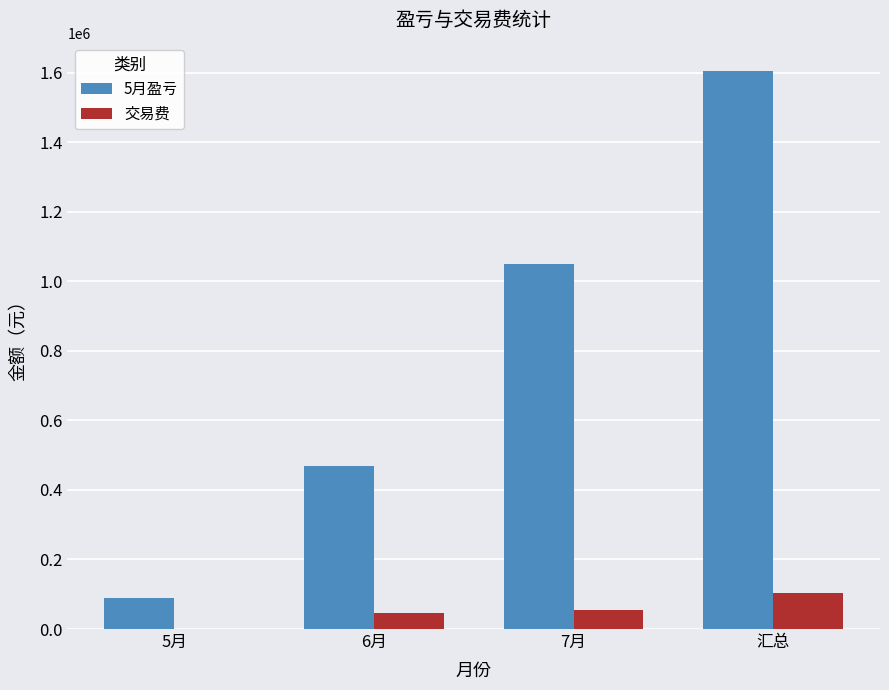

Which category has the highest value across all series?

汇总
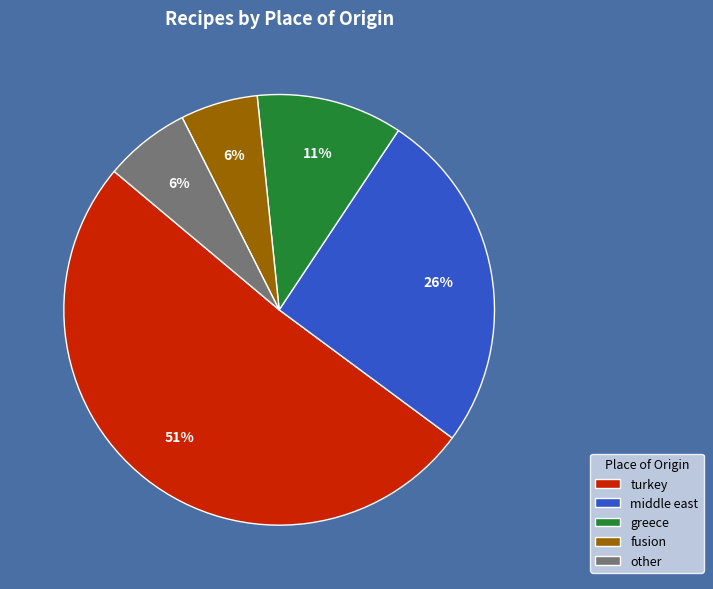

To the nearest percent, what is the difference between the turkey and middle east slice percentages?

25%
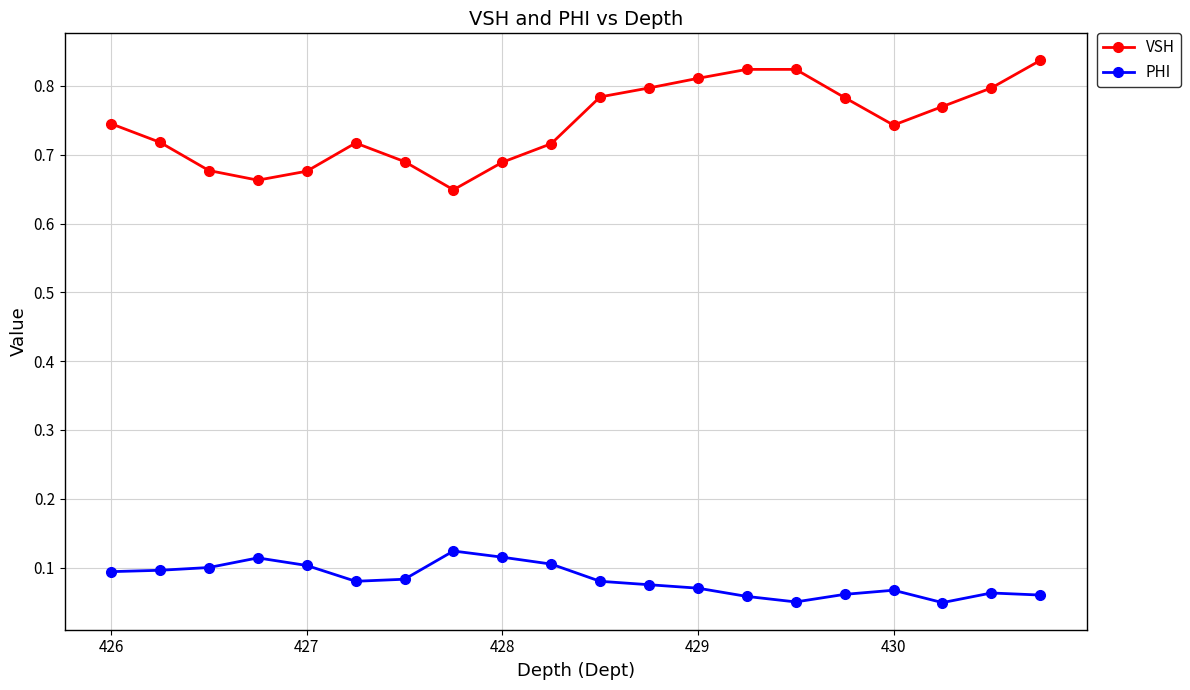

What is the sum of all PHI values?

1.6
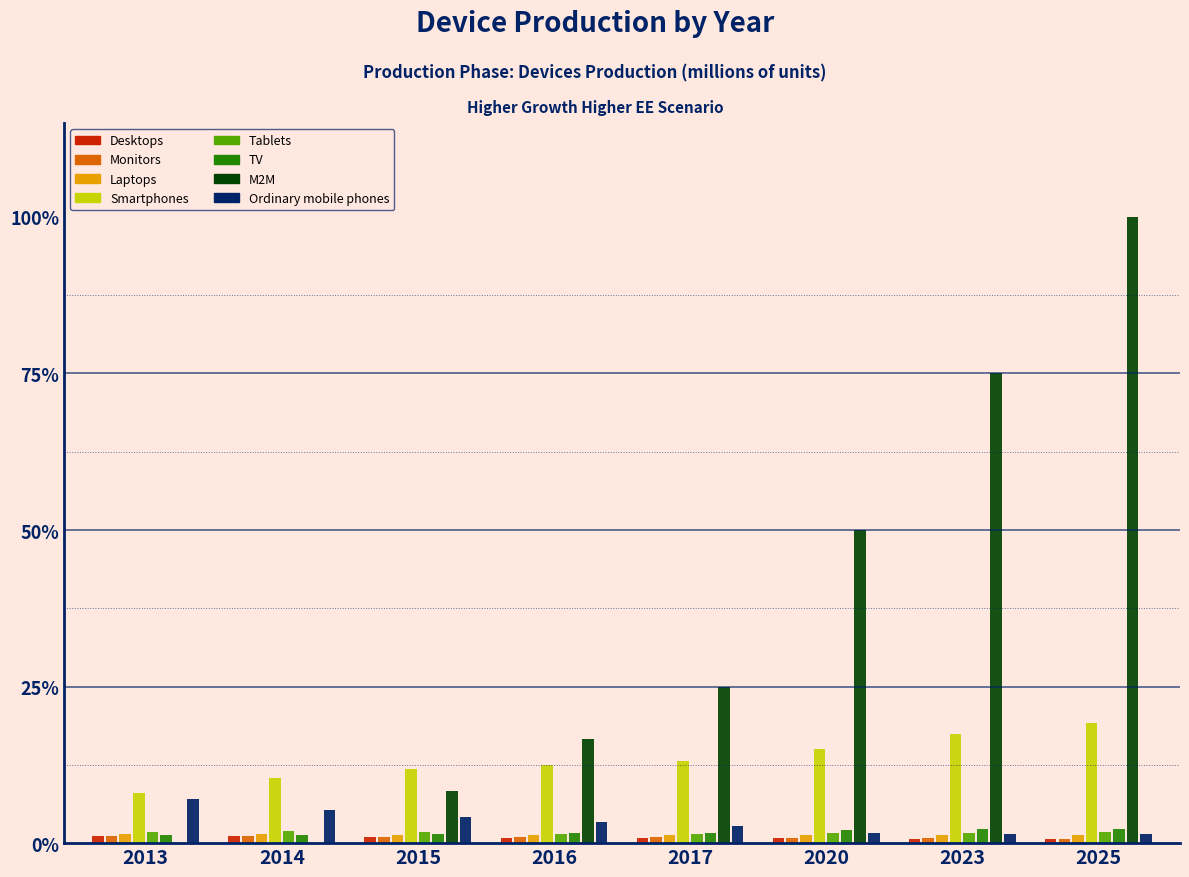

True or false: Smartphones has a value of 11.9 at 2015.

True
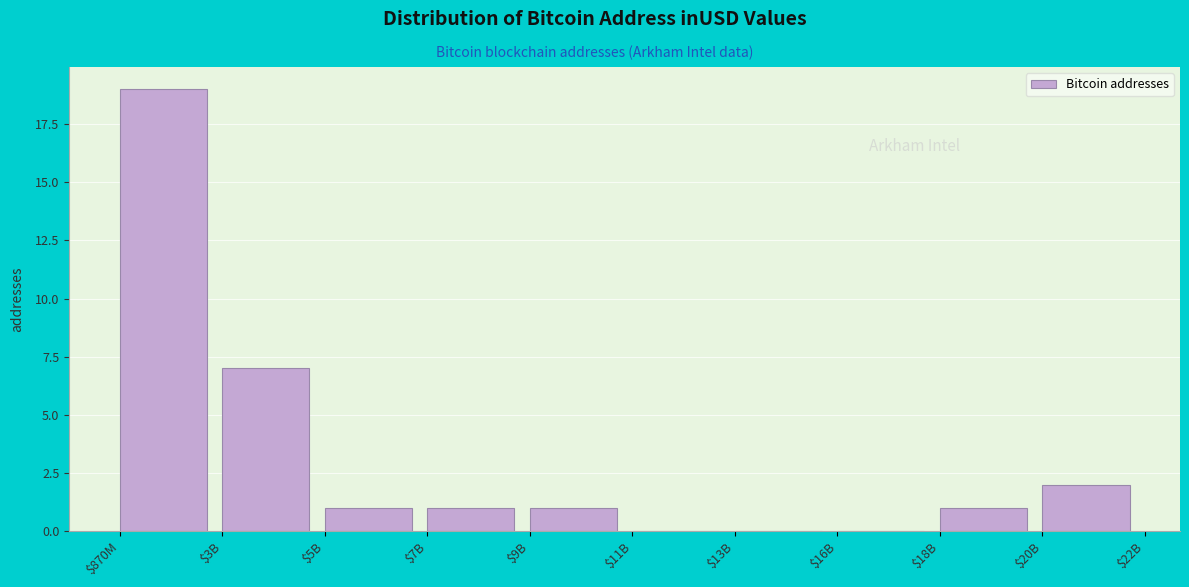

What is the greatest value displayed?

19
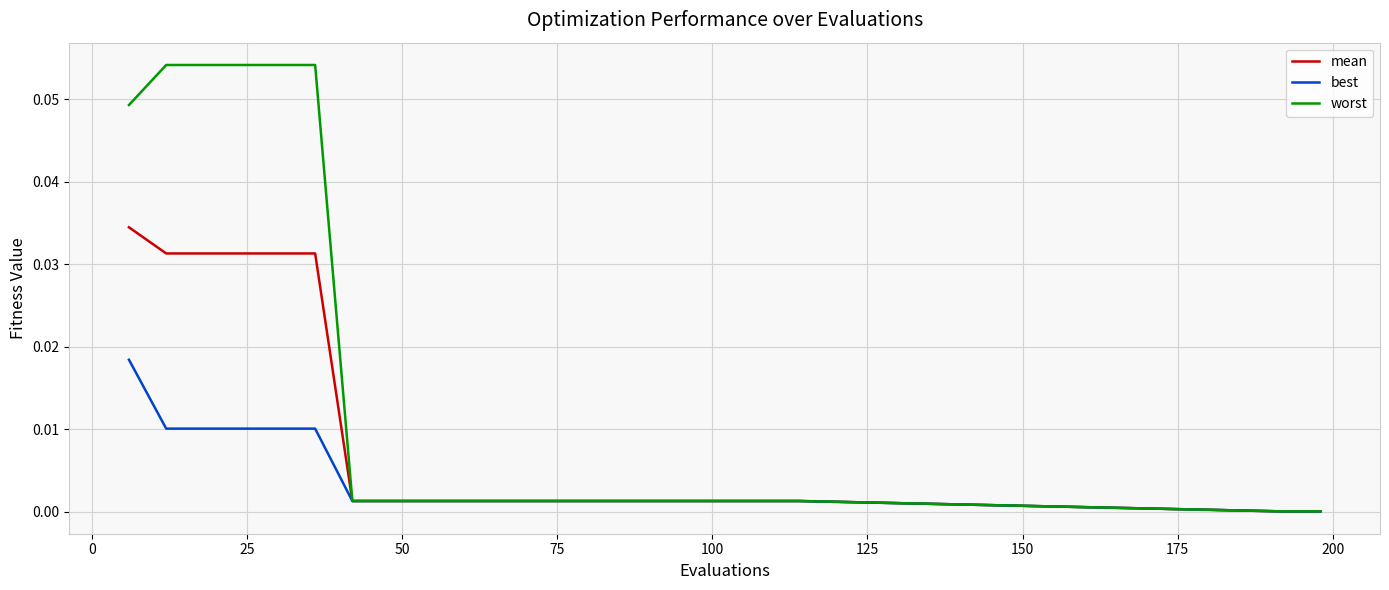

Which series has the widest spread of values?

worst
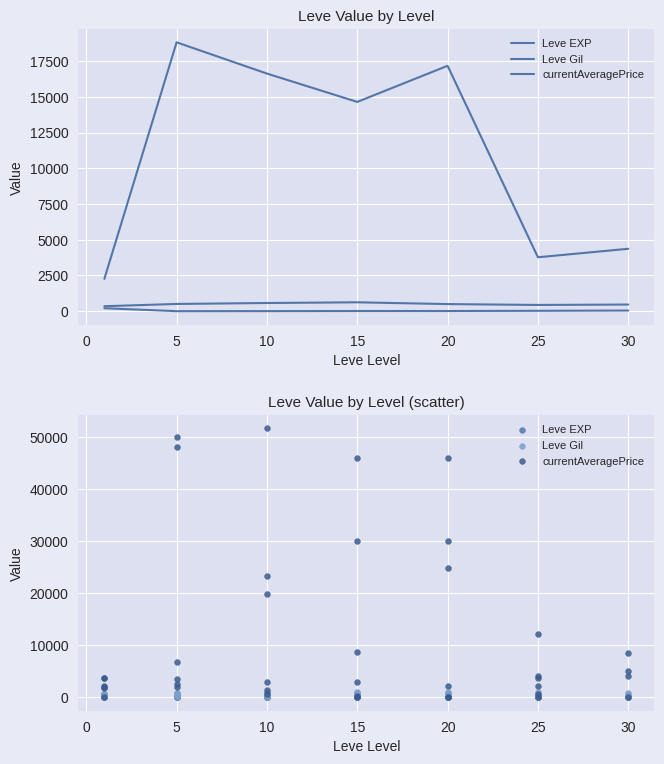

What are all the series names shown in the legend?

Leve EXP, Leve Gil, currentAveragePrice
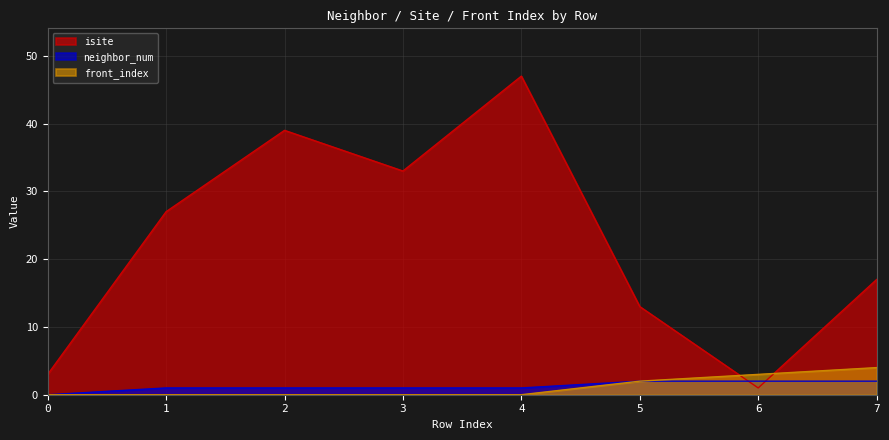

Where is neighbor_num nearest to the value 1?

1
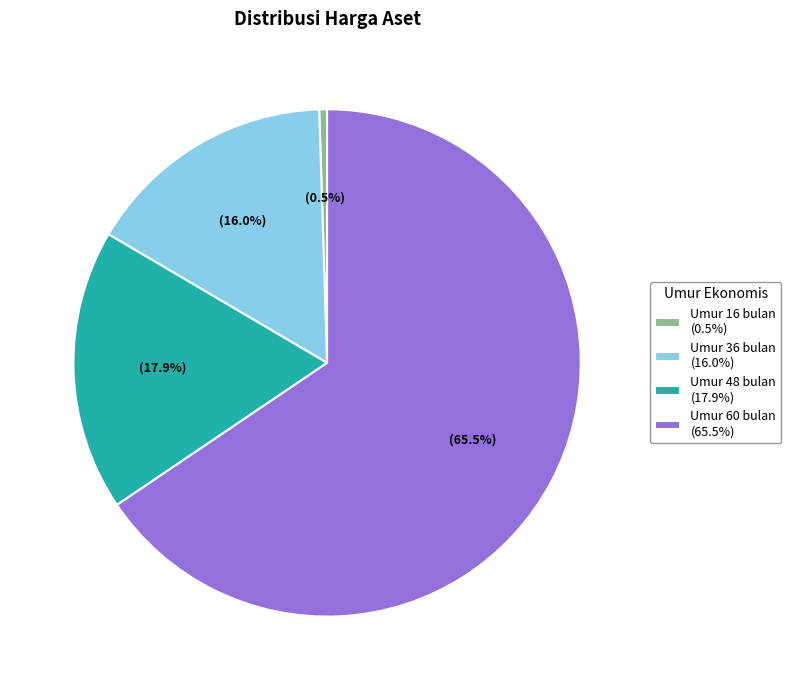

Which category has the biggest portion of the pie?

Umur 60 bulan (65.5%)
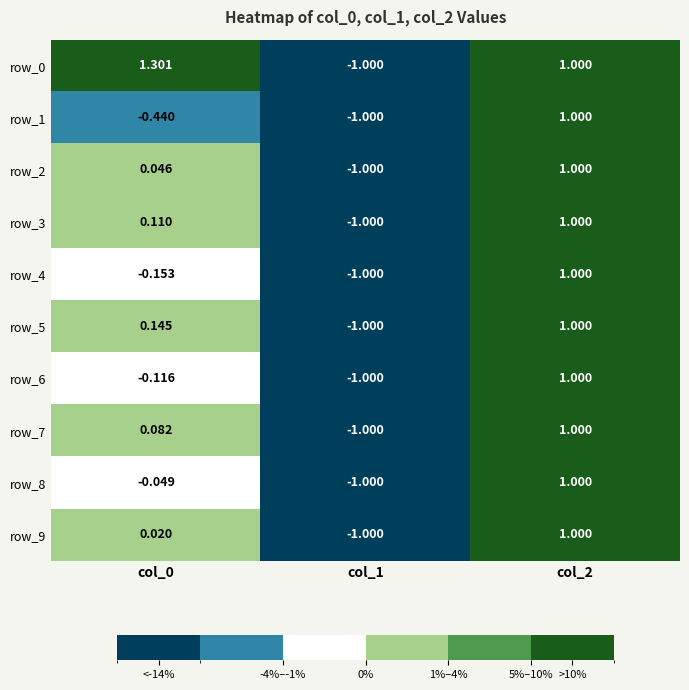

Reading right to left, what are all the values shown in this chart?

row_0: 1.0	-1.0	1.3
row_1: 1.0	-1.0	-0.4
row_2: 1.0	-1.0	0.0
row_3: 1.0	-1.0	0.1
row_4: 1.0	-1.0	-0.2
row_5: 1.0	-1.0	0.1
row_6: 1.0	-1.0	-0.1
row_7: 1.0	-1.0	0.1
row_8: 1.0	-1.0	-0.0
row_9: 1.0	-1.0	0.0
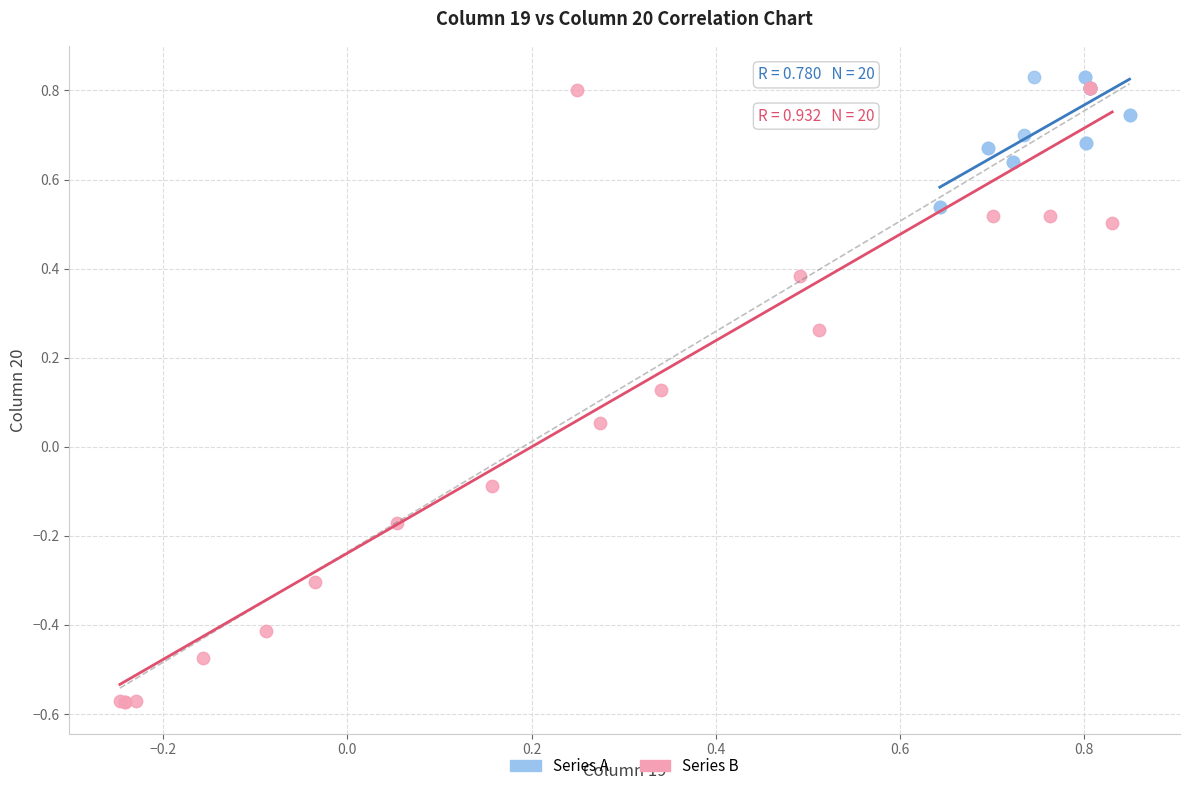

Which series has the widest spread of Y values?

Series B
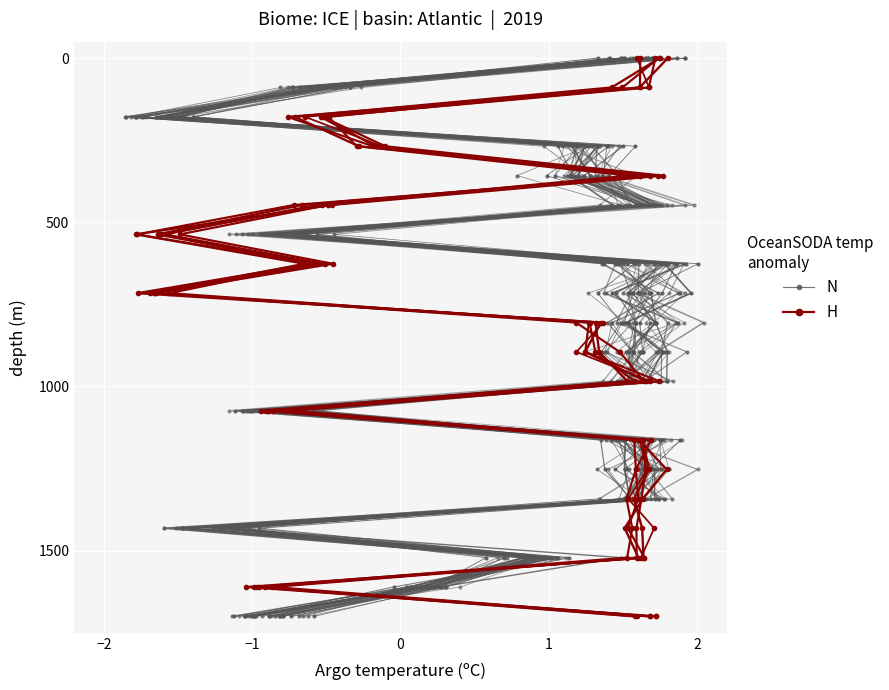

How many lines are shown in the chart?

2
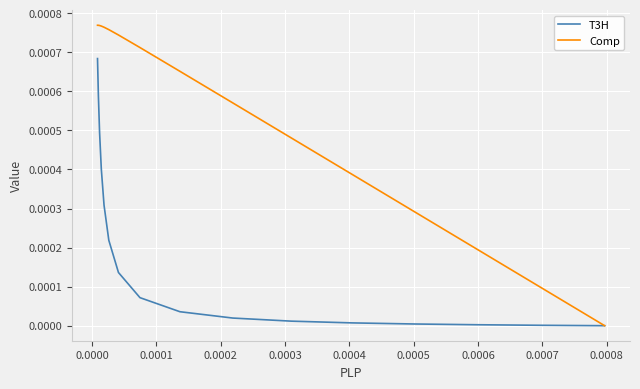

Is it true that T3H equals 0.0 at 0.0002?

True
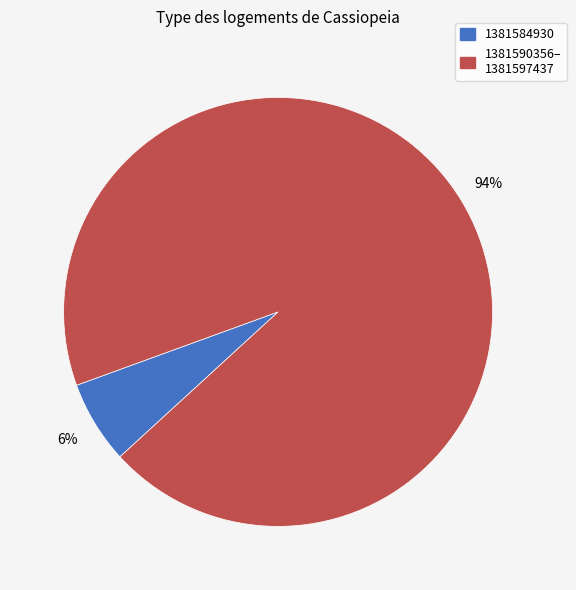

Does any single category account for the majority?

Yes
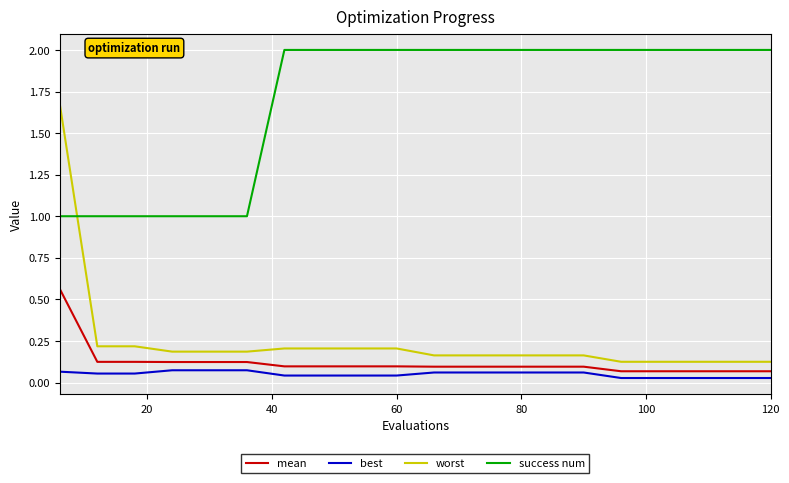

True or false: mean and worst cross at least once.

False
────────────────────────────────────────
» **WHAT YOU NEED TO DO**: Update every one of the records above by replacing "category" with "group" and leaving everything else unchanged. Leave the pictures out of your answer.

» **WORKED SOLUTION**:
Which group has the highest value across all series?

汇总

To the nearest percent, what is the difference between the turkey and middle east slice percentages?

25%

What is the sum of all PHI values?

1.6

True or false: Smartphones has a value of 11.9 at 2015.

True

What is the greatest value displayed?

19

Which series has the widest spread of values?

worst

What are all the series names shown in the legend?

Leve EXP, Leve Gil, currentAveragePrice

Where is neighbor_num nearest to the value 1?

1

Which group has the biggest portion of the pie?

Umur 60 bulan (65.5%)

Reading right to left, what are all the values shown in this chart?

row_0: 1.0	-1.0	1.3
row_1: 1.0	-1.0	-0.4
row_2: 1.0	-1.0	0.0
row_3: 1.0	-1.0	0.1
row_4: 1.0	-1.0	-0.2
row_5: 1.0	-1.0	0.1
row_6: 1.0	-1.0	-0.1
row_7: 1.0	-1.0	0.1
row_8: 1.0	-1.0	-0.0
row_9: 1.0	-1.0	0.0

Which series has the widest spread of Y values?

Series B

How many lines are shown in the chart?

2

Is it true that T3H equals 0.0 at 0.0002?

True

Does any single group account for the majority?

Yes

True or false: mean and worst cross at least once.

False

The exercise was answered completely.